Nikić hat nun vor, ihre Forschungen auf dem Gebiet der Axonschädigung bei neuroentzündlichen Erkrankungen voranzutreiben. Axone sind lange Fortsätze von Nervenzellen, über die diese mit anderen Nervenzellen kommunizieren und weit voneinander entfernt liegende Hirnbereiche verbinden. Axone sind sehr anfällig für Angriffe von Immunzellen beim Auftreten einer entzündlichen Erkrankung im Zentralnervensystem wie beispielsweise MS, wodurch Hirnfunktionen teils massiv beeinträchtigt werden. Ivana Nikić wird sich auf eine von ihr entdeckte Form neuroentzündlichen Axonschadens konzentrieren, die Fokale Axonale Degeneration (FAD). Da FAD in frühen Stadien bis zu einem gewissen Grade reversibel ist, knüpft sich an die Erforschung ihrer Mechanismen auf der molekularen Ebene die Hoffnung, diese und andere Formen neuroentzündlichen Axonschadens bekämpfen zu können.

Mehr und tiefergehende Forschung zu wenig verstandenen neuroentzündlichen Erkrankungen wie MS ist dringend geboten. Es ist daher sehr zu begrüßen, dass eine junge Biologin, die dieses Feld bearbeitet, von der DFG bei der Mittelvergabe berücksichtigt wird. In Anbetracht der strengen Kriterien für die Antragstellung und der hohen Ablehnungsquote (ca. 80% laut DFG) stellt die gelungene Einwerbung einen beachtlichen Erfolg dar.

Ivana Nikić selbst bleibt gelassen: “Natürlich freue ich mich riesig, es ist eine große Ehre für mich und eine großartige Gelegenheit! Ich will meine Arbeitsgruppe auf den Weg bringen, und das Emmy Noether-Programm gibt mir dabei große finanzielle Freiheiten. Dafür bin ich extrem dankbar. Jetzt ist es Zeit, an die Arbeit zu gehen.”

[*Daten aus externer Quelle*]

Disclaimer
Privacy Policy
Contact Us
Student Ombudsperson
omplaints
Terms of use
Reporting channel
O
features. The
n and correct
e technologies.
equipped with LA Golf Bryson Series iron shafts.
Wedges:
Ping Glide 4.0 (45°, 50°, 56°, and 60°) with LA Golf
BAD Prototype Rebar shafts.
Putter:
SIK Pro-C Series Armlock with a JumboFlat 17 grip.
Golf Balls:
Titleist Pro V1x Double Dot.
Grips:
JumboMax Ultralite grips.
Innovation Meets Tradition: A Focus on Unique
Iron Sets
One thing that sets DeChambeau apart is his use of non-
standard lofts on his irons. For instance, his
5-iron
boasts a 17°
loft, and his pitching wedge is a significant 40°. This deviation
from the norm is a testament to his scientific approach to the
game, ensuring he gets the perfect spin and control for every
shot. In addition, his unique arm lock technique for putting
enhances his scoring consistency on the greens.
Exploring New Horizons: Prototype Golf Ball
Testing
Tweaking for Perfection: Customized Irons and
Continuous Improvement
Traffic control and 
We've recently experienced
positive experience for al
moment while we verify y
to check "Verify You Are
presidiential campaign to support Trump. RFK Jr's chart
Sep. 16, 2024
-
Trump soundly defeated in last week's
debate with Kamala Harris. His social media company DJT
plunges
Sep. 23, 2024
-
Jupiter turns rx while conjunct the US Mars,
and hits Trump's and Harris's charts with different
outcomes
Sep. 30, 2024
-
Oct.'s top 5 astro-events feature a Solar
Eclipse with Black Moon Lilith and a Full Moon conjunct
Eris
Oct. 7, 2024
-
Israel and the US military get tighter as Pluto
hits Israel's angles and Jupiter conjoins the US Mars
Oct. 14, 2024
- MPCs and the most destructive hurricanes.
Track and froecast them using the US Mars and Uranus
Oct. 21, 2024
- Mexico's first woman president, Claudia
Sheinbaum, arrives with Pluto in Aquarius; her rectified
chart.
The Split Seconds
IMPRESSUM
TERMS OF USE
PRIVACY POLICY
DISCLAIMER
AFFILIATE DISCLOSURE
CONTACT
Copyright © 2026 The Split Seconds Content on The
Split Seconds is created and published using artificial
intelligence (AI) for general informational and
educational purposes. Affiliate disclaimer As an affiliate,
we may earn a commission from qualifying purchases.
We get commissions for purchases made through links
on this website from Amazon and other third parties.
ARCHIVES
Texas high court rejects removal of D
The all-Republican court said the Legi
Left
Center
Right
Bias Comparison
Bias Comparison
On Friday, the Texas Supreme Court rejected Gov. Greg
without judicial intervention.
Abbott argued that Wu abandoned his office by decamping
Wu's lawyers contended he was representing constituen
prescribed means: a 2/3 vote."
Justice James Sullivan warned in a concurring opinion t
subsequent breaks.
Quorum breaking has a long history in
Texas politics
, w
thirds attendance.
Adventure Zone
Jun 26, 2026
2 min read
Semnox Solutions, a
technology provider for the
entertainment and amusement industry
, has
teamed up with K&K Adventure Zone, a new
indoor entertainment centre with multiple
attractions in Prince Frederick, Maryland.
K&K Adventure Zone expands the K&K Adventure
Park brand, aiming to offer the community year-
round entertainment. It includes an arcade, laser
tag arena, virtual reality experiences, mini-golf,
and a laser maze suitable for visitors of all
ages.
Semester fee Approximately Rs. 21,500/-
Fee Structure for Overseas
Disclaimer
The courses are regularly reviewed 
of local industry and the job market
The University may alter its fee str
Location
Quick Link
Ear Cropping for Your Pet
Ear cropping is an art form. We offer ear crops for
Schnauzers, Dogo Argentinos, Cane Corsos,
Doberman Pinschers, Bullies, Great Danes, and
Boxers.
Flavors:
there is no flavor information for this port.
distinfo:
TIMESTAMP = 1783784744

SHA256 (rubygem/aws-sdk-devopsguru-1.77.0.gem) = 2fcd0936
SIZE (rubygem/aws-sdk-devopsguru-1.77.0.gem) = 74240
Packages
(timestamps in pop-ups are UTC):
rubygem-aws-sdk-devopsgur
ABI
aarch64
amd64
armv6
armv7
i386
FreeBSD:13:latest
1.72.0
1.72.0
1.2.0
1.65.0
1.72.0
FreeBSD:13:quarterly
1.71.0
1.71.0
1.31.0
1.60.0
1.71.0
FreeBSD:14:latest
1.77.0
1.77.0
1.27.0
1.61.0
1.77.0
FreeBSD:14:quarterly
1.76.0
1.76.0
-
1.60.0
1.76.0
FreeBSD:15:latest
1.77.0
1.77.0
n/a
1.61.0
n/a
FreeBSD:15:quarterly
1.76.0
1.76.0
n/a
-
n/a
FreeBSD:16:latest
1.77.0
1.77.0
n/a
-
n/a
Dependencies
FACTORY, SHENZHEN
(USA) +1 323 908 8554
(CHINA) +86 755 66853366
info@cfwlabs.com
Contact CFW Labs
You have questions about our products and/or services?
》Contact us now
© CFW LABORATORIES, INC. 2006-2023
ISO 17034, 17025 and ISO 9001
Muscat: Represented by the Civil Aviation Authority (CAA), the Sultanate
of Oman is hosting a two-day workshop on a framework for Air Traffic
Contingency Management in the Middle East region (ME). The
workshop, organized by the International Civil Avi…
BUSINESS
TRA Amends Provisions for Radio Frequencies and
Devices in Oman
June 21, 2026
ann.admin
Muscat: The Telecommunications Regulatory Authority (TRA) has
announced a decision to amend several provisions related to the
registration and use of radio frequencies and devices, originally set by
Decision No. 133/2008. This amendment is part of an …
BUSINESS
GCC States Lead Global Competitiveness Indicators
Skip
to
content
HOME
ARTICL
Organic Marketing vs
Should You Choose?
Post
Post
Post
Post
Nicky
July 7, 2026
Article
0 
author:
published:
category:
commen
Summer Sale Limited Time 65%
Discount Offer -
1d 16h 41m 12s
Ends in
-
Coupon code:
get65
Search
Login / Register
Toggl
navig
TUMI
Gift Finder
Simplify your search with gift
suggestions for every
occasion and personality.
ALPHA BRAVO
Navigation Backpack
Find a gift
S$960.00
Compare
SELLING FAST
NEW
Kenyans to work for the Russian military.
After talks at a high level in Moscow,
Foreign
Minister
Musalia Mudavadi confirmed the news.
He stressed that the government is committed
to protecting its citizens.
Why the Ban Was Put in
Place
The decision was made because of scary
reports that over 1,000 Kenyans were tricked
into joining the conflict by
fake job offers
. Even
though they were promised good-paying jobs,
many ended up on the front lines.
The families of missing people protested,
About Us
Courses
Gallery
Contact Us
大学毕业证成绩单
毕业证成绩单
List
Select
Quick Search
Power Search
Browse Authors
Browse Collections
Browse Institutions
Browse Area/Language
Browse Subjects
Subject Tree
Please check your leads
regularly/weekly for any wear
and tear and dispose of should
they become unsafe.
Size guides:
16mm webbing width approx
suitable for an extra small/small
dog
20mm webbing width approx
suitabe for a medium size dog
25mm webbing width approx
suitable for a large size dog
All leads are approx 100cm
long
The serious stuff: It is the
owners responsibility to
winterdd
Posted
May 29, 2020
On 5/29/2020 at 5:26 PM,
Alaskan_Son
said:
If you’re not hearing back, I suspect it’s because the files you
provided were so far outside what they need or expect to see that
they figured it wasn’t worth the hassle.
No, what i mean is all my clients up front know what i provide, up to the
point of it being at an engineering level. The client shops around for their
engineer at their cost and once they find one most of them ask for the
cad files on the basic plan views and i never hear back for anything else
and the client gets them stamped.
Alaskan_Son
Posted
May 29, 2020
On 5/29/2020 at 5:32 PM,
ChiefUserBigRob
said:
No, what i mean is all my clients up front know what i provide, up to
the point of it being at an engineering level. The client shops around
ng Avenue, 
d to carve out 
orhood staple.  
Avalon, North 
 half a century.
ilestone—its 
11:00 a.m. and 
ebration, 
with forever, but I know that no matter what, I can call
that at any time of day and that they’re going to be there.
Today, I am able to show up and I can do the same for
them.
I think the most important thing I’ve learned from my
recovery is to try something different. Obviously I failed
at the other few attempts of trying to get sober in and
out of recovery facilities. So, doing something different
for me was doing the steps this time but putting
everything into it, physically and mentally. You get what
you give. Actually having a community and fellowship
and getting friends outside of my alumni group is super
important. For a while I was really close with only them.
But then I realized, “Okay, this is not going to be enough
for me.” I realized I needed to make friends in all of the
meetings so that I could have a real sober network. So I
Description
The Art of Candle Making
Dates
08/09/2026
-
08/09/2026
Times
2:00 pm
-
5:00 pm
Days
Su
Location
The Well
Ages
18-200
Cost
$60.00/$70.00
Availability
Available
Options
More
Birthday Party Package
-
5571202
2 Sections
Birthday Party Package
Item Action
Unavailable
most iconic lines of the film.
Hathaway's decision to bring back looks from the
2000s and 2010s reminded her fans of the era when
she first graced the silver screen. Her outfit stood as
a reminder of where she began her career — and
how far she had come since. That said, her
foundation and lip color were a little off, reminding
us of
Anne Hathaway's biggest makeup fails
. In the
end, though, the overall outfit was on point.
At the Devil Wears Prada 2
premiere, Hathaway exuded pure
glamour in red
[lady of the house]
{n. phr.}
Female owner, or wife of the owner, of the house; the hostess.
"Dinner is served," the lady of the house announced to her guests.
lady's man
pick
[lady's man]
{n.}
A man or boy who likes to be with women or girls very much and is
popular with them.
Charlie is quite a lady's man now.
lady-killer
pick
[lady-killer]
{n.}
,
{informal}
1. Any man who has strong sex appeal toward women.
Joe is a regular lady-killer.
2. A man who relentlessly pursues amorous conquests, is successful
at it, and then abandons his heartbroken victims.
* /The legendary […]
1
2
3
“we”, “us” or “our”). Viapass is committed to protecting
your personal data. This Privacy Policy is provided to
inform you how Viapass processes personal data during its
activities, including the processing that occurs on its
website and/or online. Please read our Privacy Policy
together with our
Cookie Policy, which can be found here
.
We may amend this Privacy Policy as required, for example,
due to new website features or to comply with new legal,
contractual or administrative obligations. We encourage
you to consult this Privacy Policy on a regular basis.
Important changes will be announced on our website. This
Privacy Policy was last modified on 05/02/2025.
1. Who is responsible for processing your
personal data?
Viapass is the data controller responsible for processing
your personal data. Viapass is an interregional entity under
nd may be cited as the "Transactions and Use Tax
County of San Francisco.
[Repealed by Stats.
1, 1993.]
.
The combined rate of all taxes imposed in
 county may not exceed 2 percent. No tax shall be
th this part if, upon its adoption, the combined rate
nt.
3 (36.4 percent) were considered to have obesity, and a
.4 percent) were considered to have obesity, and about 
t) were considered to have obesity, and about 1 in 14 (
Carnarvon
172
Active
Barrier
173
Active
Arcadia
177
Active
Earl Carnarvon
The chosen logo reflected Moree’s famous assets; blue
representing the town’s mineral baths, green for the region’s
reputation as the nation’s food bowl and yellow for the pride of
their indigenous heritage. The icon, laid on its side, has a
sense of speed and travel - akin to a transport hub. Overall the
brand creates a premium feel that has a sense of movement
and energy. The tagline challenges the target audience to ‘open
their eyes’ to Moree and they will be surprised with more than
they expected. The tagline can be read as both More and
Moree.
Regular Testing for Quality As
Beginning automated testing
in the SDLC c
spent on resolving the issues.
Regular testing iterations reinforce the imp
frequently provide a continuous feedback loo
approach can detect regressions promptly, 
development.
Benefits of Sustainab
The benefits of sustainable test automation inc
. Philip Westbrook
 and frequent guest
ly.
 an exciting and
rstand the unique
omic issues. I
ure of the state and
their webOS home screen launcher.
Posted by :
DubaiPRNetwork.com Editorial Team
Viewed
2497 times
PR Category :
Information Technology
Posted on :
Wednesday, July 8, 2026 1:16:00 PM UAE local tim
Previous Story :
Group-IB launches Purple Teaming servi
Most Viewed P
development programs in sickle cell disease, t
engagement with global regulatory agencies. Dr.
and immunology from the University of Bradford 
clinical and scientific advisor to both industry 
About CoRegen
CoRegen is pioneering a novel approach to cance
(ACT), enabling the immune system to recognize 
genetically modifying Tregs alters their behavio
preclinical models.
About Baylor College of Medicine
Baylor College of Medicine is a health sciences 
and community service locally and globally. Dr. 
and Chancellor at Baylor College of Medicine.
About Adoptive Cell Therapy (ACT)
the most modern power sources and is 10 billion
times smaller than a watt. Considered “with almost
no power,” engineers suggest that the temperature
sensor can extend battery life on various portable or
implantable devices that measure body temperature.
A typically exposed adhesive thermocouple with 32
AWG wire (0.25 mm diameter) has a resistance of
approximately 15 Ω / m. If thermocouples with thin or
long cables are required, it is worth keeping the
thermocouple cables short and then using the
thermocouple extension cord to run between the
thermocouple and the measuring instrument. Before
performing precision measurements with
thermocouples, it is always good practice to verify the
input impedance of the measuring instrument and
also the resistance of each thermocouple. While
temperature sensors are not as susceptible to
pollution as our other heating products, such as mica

Dr. Ivana Nikić, geboren 1981 in Belgrad, studierte Molekularbiologie und Physiologie in Belgrad. 2011 erwarb sie an der Medizinischen Fakultät der Ludwig-Maximilians-Universität München (LMU) den Doktortitel in Humanbiologie für ihre Arbeit zu Schäden an Axonen im Zusammenhang mit Multipler Sklerose. Für diese Arbeit erhielt sie 2012 den Dr. Hildegard und Heinrich Fuchs Preis zur Förderung des medizinischen Nachwuchses, der jährlich für die beste Dissertation der Medizinischen Fakultät der LMU verliehen wird. Von 2012 bis 2016 war sie Postdoctoral Fellow am EMBL, Heidelberg und hielt dort ein EMBO Long-Term Fellowship und ein Marie Curie IntraEuropean Fellowship.

Emmy Noether (1882–1935) war eine berühmte Mathematikerin des 20. Jahrhunderts. Nach ihr ist ein Theorem benannt, das ein wichtiges Fundament der mathematischen Physik darstellt; sie war die erste deutsche Mathematikerin, die sich habilitieren konnte. Dennoch erhielt sie nie einen Lehrstuhl. Seit 1997 ermöglicht das Emmy Noether-Programm der DFG hervorragenden Wissenschaftlerinnen und Wissenschaftlern in einer frühen Karrierephase einen alternativen Weg zur Professur. Nachwuchswissenschaftlerinnen und Nachwuchswissenschaftlern verschafft es die Gelegenheit, sich frühzeitig für eine Führungsposition in Wissenschaft und Forschung oder für eine Laufbahn in der Lehre zu qualifizieren, indem es ihnen die Leitung einer Nachwuchsforschergruppe überantwortet, verbunden mit einschlägigen Lehrverpflichtungen, ohne Habilitation. 2015 wurden 329 Projekte im Emmy Noether-Programm gefördert.